#Manipulating HDI Data

#Mounting Drive files and importing packages

The first thing you must do is mount your Google Drive to the python file and import the pandas and numpy packages. These will allow you to use predefined methods in each library to manipulate the data.

In [105]:
from google.colab import drive
drive.mount('/content/gdrive')
import numpy as np
import pandas as pd





Drive already mounted at /content/gdrive; to attempt to forcibly remount, call drive.mount("/content/gdrive", force_remount=True).


#Parsing csv name and creating a DataFrame
Next, I used functions I found online to parse through the name of the csv file (which I already uploaded to my drive) and input the data in the file to the DataFrame.
>Side note: I encountered some errors trying to add the data from the csv to the data frame, so I used the encoding method to turn it into Unicode and that worked.

EXERCISE SET –
1. In the notes on manipulating HDI data, what fixed the errors that came up when adding the csv data to the data frame?
2. Copy out the notes on manipulating HDI data from "The first thing" to "drive.mount('/content/gdrive')".

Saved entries
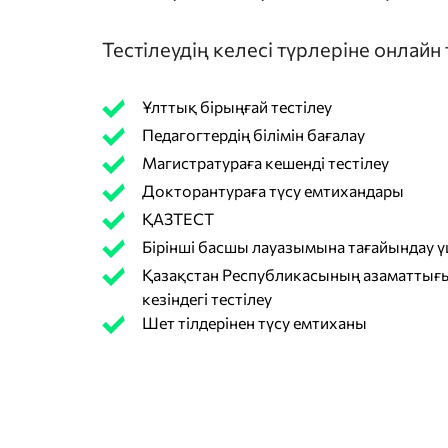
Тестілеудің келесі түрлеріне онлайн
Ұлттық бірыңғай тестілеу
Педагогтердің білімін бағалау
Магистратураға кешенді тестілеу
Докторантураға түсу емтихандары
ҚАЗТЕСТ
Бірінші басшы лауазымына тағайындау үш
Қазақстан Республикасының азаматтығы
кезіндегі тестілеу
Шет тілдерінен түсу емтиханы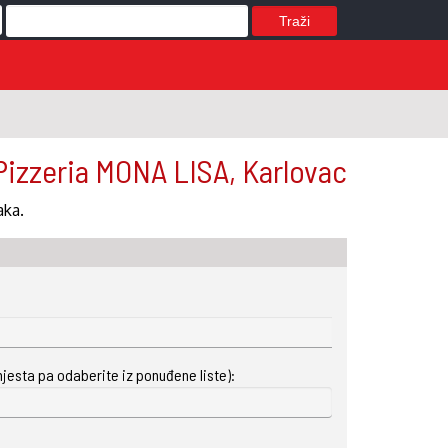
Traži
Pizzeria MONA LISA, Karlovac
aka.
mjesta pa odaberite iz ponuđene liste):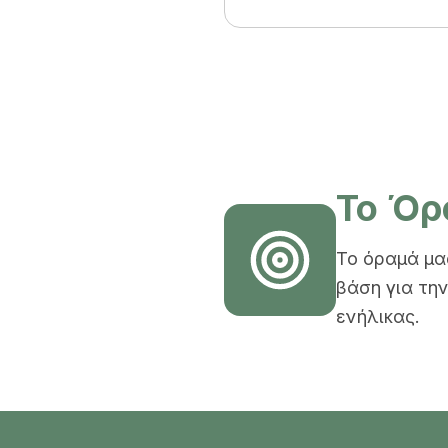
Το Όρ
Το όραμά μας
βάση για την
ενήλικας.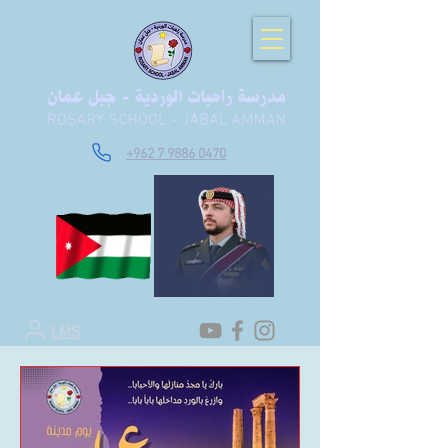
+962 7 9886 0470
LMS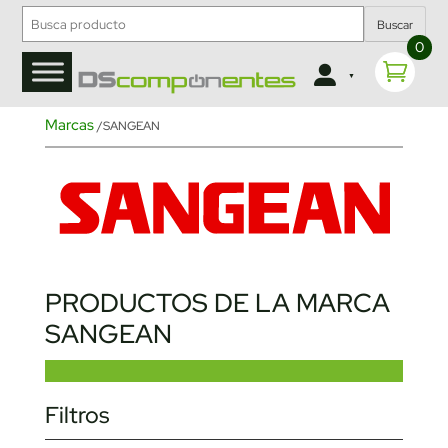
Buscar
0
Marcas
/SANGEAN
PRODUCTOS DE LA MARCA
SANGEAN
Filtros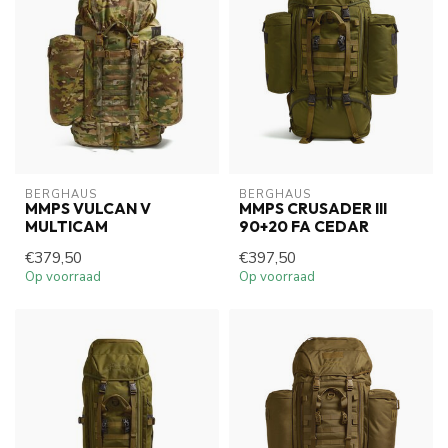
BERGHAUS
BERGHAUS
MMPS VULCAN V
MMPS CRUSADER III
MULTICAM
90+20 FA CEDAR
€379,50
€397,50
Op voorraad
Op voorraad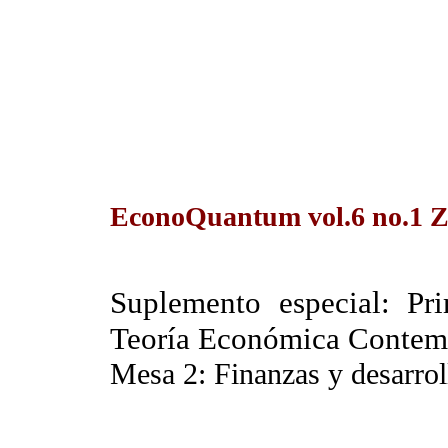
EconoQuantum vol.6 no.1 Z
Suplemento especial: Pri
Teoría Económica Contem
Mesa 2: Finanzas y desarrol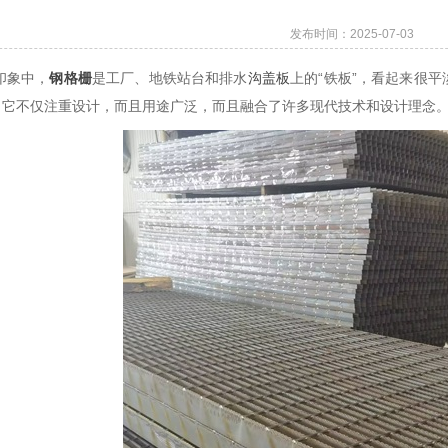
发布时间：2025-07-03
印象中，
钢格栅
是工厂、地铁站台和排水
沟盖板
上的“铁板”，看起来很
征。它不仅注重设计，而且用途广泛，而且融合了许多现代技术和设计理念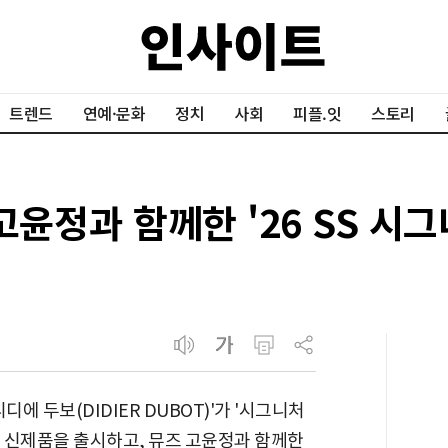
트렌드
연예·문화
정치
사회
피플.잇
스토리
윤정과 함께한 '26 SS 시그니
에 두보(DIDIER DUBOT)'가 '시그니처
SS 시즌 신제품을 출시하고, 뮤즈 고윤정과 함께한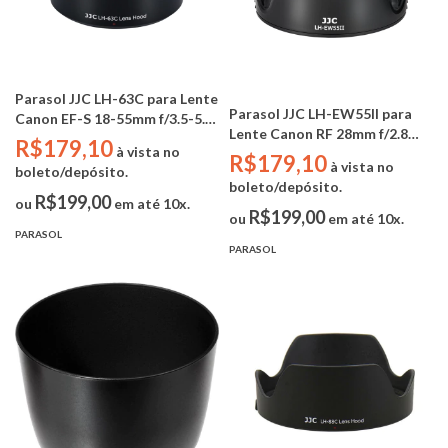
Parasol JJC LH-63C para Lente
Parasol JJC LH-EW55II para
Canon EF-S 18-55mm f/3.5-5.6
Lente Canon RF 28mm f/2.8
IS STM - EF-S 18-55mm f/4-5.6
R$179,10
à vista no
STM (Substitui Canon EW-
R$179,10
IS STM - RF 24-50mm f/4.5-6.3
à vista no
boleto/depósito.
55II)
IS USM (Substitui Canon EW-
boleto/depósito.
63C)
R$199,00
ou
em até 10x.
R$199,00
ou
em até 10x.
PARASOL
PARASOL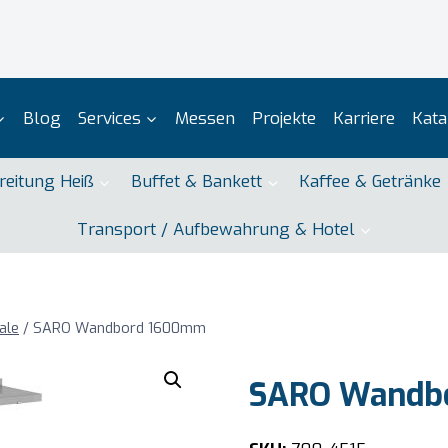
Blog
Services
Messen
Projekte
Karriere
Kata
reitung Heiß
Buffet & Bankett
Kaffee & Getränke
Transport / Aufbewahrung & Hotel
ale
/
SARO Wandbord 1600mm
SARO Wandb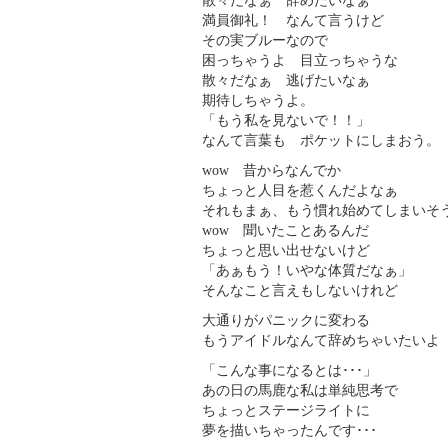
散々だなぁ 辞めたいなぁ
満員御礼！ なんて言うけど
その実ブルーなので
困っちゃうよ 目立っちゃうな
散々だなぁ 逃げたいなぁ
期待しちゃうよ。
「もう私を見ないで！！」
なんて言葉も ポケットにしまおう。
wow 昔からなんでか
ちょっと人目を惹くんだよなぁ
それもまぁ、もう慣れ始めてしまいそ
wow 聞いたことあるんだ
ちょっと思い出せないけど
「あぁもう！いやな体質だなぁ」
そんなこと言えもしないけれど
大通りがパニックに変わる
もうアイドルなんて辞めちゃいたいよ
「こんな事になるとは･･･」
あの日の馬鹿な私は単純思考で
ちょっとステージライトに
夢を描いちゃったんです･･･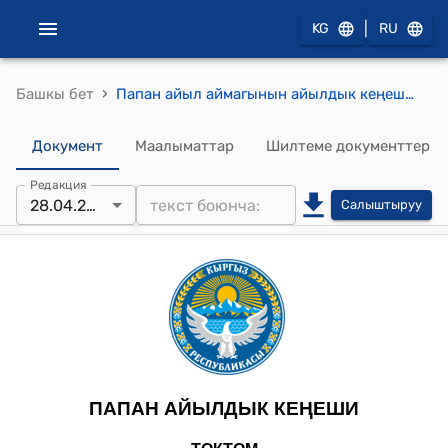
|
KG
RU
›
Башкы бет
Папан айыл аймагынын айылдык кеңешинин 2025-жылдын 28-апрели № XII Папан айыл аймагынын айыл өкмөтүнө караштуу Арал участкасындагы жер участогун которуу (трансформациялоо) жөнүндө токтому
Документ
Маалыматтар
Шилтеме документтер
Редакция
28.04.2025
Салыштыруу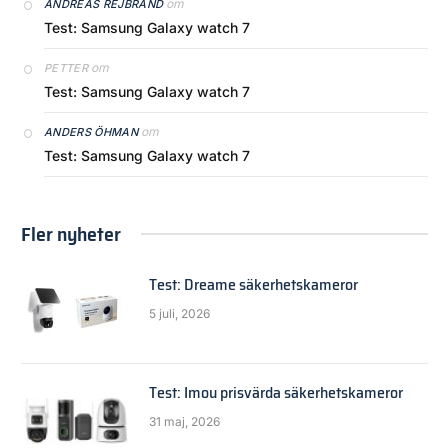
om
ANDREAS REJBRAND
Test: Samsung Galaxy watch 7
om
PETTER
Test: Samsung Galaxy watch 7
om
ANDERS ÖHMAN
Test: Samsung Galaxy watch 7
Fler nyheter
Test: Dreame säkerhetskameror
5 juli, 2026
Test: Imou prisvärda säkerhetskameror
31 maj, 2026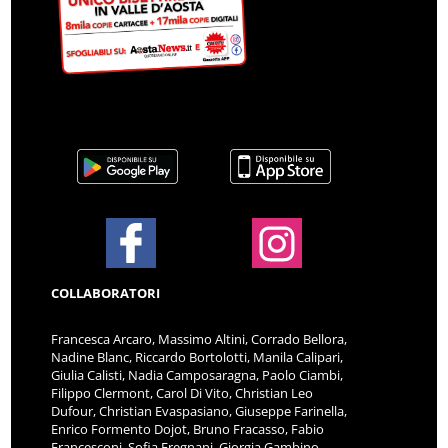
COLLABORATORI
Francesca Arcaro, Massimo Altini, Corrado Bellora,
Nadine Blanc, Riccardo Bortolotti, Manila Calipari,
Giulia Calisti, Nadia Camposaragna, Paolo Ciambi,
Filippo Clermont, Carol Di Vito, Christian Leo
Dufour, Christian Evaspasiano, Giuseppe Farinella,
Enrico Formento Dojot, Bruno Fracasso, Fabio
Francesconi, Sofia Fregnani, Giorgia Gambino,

SOLUTIONS PER TASK –
1. Using the encoding method to turn the data into Unicode.

2.
The first thing you must do is mount your Google Drive to the python file and import the pandas and numpy packages. These will allow you to use predefined methods in each library to manipulate the data.

In [105]:
from google.colab import drive
drive.mount('/content/gdrive')